▸ SUPPLIED RECORDS
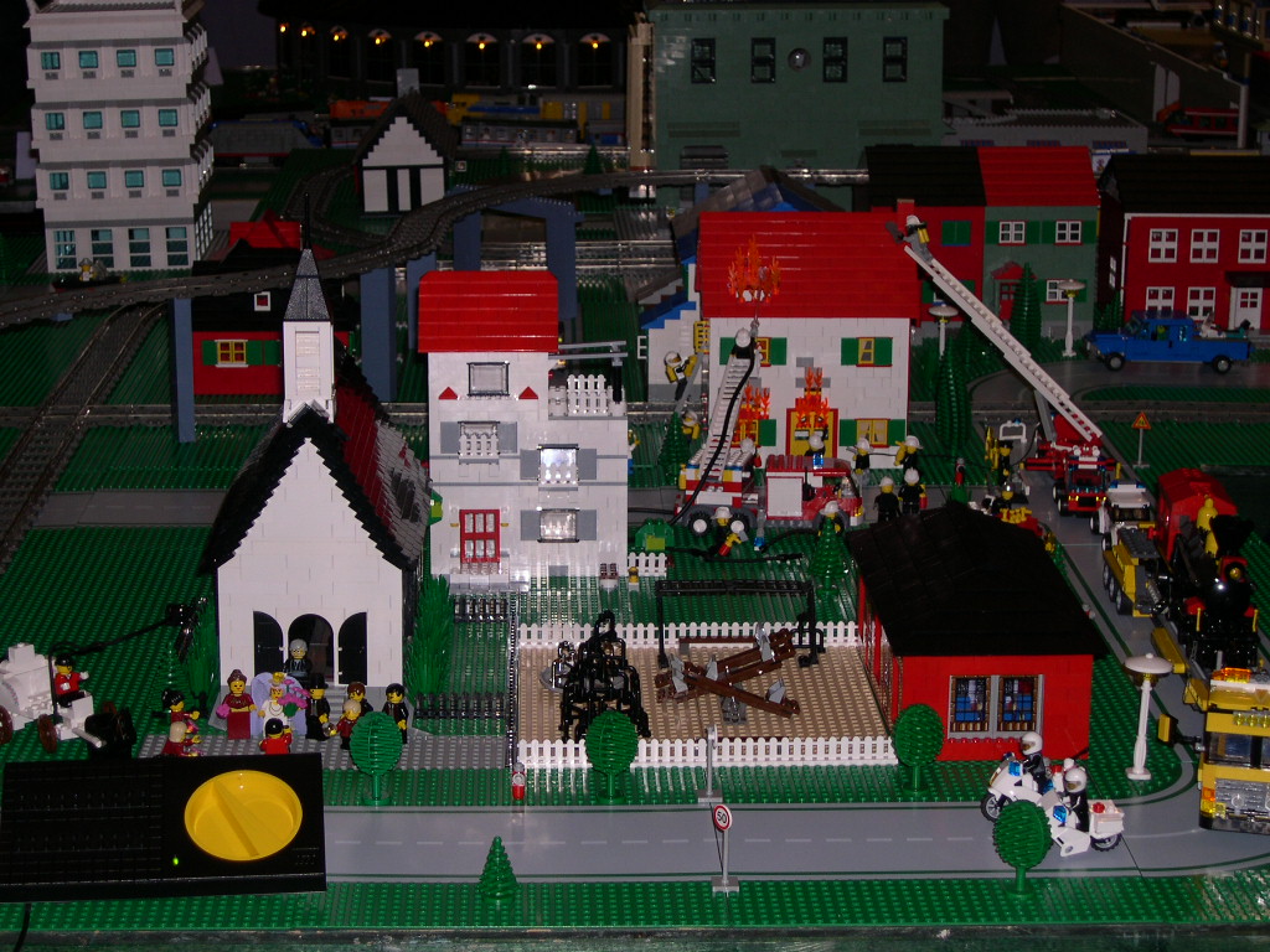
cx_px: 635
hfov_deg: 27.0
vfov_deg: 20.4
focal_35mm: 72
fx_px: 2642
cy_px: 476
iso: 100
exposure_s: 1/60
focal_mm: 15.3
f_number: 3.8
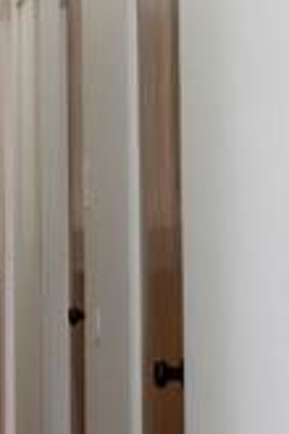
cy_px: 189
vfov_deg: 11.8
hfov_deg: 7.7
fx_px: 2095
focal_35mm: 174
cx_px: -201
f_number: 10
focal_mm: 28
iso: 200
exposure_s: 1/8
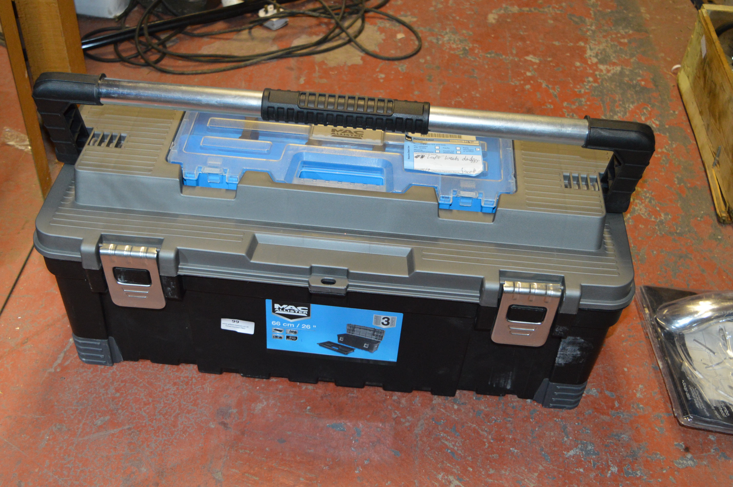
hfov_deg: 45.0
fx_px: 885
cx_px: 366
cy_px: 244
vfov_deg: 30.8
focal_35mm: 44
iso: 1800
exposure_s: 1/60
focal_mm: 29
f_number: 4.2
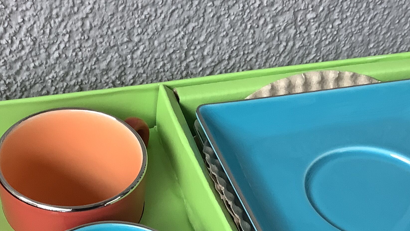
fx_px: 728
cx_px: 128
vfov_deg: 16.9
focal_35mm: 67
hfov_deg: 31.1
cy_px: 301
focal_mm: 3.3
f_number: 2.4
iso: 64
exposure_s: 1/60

--

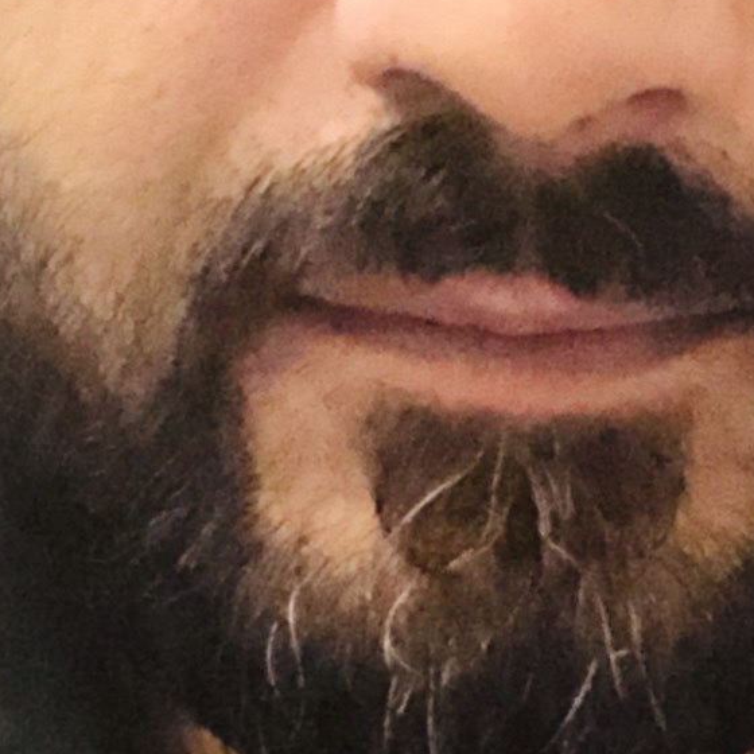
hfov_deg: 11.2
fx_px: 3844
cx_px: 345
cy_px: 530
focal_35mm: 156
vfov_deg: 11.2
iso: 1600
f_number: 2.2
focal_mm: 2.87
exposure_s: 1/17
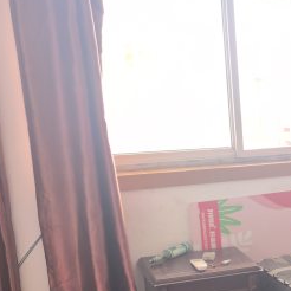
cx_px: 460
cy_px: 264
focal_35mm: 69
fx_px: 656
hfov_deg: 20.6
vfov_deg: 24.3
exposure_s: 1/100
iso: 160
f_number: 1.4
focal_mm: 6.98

▸ TASK OBJECTIVE
Output exactly the lines above that lie between the line with "vfov_deg: 11.2" and the line with "focal_mm: 6.98", those two lines included, and no pictures.

▸ FINISHED TASK
vfov_deg: 11.2
iso: 1600
f_number: 2.2
focal_mm: 2.87
exposure_s: 1/17
cx_px: 460
cy_px: 264
focal_35mm: 69
fx_px: 656
hfov_deg: 20.6
vfov_deg: 24.3
exposure_s: 1/100
iso: 160
f_number: 1.4
focal_mm: 6.98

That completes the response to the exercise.